Provably Efficient Offline Multi-agent Reinforcement Learning via Strategy-wise Bonus
It addresses the sample efficiency problem in offline multi-agent RL for researchers and practitioners, offering a novel approach that is not incremental but provides foundational improvements.
This paper tackles offline multi-agent reinforcement learning by proposing a strategy-wise concentration principle to avoid the curse of multiagents, resulting in algorithms with sample complexities scaling linearly with the sum of action sizes instead of exponentially with the joint action space, e.g., scaling with ∑_{i=1}^m A_i rather than Π_{i=1}^m A_i.

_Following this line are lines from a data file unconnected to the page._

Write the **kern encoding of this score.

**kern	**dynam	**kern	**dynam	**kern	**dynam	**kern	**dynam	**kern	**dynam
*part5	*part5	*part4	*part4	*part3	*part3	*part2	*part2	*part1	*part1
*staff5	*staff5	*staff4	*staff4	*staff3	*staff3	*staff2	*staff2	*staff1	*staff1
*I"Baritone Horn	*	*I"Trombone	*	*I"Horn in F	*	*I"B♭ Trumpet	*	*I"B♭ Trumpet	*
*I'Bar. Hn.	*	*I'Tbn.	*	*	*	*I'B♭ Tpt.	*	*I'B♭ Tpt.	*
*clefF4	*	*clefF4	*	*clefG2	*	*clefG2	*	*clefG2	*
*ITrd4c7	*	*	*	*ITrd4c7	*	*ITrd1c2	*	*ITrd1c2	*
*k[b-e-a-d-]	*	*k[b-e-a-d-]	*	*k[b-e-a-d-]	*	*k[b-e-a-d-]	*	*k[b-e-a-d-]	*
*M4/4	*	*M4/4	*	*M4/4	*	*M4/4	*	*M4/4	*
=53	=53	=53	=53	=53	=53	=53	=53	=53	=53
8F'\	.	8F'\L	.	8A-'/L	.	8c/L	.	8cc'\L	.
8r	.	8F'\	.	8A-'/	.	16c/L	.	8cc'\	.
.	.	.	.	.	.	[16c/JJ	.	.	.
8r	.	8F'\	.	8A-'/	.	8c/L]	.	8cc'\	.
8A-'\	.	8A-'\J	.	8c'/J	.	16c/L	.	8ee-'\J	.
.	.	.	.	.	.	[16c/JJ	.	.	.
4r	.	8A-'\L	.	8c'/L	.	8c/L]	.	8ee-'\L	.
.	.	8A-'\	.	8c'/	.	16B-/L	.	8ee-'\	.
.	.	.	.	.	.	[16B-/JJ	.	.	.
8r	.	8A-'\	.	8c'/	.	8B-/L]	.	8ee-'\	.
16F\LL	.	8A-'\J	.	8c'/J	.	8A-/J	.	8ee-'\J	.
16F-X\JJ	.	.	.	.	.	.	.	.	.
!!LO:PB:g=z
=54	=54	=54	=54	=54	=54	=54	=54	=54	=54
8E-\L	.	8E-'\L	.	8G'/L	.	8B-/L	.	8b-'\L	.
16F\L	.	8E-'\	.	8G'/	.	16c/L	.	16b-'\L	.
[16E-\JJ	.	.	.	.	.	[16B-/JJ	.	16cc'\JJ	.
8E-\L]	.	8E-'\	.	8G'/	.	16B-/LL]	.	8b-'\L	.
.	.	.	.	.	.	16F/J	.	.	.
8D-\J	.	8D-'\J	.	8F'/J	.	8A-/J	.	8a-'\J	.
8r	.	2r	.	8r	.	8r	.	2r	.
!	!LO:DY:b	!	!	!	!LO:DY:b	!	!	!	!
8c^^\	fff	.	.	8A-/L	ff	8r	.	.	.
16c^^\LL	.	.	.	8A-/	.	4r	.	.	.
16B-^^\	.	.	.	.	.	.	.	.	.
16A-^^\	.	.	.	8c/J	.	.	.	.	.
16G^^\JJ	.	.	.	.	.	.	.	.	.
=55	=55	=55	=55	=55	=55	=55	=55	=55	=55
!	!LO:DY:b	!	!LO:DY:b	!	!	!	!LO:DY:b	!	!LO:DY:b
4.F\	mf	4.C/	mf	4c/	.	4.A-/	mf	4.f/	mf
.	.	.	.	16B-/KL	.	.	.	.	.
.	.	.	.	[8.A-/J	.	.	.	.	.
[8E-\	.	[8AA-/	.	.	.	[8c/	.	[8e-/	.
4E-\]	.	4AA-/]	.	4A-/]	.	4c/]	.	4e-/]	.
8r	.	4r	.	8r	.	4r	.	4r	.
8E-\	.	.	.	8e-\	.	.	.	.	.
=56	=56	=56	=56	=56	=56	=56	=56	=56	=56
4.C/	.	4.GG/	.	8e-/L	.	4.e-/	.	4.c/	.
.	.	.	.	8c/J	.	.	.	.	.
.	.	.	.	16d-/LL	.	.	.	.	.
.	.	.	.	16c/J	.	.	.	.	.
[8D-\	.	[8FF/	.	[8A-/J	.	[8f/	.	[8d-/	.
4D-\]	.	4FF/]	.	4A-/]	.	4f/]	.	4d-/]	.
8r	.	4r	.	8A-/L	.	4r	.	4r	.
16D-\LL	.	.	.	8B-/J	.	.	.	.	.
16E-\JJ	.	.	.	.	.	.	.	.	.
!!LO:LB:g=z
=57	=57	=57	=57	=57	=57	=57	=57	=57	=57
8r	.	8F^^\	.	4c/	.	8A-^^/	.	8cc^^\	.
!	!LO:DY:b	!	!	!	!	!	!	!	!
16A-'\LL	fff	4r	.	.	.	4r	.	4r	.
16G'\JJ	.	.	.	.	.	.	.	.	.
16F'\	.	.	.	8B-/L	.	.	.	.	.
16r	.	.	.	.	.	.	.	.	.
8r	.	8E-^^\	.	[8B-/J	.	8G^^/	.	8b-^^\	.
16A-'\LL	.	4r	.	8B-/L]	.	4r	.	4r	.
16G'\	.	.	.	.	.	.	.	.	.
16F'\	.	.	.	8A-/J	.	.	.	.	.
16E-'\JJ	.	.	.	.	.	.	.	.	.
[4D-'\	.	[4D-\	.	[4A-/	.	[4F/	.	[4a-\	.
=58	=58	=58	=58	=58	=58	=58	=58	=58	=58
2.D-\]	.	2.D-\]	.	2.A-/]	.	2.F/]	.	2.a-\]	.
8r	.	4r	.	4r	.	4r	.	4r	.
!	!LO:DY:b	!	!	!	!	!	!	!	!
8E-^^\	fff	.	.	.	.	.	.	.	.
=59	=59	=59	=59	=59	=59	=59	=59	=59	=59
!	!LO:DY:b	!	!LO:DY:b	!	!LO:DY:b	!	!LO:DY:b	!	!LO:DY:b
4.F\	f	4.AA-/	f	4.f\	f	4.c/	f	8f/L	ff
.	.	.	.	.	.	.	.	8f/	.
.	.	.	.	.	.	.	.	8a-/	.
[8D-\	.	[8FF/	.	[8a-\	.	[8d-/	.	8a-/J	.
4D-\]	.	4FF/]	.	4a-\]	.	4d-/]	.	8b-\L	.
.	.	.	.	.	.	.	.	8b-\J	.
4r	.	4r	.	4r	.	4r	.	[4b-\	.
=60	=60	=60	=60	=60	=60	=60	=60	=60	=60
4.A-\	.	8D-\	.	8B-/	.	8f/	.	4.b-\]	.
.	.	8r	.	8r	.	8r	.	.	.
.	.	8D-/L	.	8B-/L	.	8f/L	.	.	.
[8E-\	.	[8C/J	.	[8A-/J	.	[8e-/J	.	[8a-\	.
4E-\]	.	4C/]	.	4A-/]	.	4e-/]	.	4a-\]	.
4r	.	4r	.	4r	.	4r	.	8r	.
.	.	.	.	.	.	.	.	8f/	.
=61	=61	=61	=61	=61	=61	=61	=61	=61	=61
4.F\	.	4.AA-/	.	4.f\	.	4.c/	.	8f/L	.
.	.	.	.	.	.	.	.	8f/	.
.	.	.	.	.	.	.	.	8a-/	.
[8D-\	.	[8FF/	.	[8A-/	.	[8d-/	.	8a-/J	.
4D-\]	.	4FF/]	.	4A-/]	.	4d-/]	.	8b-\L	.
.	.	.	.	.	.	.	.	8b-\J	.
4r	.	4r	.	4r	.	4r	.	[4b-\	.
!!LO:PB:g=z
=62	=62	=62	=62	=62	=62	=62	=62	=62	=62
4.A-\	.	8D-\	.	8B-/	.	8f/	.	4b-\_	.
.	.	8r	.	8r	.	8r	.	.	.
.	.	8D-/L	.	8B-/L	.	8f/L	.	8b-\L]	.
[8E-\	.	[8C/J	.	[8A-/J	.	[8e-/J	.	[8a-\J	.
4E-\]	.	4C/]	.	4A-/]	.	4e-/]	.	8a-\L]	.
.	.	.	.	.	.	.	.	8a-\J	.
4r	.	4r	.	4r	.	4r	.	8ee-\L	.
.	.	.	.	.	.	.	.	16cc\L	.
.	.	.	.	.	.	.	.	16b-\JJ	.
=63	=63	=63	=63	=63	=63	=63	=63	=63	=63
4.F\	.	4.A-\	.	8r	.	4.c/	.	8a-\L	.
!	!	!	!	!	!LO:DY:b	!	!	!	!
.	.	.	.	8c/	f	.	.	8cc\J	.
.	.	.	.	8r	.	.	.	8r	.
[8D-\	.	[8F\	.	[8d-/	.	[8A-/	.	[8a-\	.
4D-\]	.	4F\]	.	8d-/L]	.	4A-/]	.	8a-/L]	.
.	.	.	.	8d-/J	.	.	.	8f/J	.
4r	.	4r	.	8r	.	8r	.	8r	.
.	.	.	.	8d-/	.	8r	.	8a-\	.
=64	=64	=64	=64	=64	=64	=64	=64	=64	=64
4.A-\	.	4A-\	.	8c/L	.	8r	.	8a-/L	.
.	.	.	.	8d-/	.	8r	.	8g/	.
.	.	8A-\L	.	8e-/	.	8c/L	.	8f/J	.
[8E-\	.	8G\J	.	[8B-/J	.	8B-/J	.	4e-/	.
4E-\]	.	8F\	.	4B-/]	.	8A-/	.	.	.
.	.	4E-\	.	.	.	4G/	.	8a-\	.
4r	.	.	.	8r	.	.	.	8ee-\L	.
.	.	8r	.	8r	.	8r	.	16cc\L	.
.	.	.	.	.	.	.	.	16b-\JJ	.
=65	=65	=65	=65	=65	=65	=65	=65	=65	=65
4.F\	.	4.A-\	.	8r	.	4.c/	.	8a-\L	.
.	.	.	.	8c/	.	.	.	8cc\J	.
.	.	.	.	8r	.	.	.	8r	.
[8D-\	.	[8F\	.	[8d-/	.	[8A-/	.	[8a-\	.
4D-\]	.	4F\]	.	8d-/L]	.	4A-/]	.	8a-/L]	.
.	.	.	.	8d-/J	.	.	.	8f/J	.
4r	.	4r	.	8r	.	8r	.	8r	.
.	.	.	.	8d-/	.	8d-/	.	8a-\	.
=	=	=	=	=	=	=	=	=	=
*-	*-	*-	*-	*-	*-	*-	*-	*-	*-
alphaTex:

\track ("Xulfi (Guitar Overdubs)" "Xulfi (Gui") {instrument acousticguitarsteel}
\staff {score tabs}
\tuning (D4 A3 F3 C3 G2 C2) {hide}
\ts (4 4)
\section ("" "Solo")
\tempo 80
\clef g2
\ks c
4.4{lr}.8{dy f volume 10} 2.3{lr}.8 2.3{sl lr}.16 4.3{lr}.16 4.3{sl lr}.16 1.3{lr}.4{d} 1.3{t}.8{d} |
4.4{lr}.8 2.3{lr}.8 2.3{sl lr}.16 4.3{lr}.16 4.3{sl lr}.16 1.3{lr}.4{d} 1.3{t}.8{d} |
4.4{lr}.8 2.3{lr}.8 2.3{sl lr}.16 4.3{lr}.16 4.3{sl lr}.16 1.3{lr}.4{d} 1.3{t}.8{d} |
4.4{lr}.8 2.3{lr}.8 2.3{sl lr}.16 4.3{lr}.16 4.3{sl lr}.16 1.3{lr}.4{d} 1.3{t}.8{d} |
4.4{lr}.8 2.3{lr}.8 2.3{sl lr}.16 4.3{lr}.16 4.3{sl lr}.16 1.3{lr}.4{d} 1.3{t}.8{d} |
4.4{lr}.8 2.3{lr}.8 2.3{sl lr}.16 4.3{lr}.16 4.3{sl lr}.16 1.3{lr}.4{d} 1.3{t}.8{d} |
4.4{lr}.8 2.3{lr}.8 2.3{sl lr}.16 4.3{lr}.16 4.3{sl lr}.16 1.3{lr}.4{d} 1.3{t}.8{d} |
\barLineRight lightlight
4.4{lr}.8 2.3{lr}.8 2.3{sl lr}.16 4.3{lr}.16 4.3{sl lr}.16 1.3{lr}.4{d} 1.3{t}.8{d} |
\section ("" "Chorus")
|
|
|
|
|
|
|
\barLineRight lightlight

This paper considers offline multi-agent reinforcement learning. We propose the strategy-wise concentration principle which directly builds a confidence interval for the joint strategy, in contrast to the point-wise concentration principle that builds a confidence interval for each point in the joint action space. For two-player zero-sum Markov games, by exploiting the convexity of the strategy-wise bonus, we propose a computationally efficient algorithm whose sample complexity enjoys a better dependency on the number of actions than the prior methods based on the point-wise bonus. Furthermore, for offline multi-agent general-sum Markov games, based on the strategy-wise bonus and a novel surrogate function, we give the first algorithm whose sample complexity only scales $\sum_{i=1}^mA_i$ where $A_i$ is the action size of the $i$-th player and $m$ is the number of players. In sharp contrast, the sample complexity of methods based on the point-wise bonus would scale with the size of the joint action space $Π_{i=1}^m A_i$ due to the curse of multiagents. Lastly, all of our algorithms can naturally take a pre-specified strategy class $Π$ as input and output a strategy that is close to the best strategy in $Π$. In this setting, the sample complexity only scales with $\log |Π|$ instead of $\sum_{i=1}^mA_i$.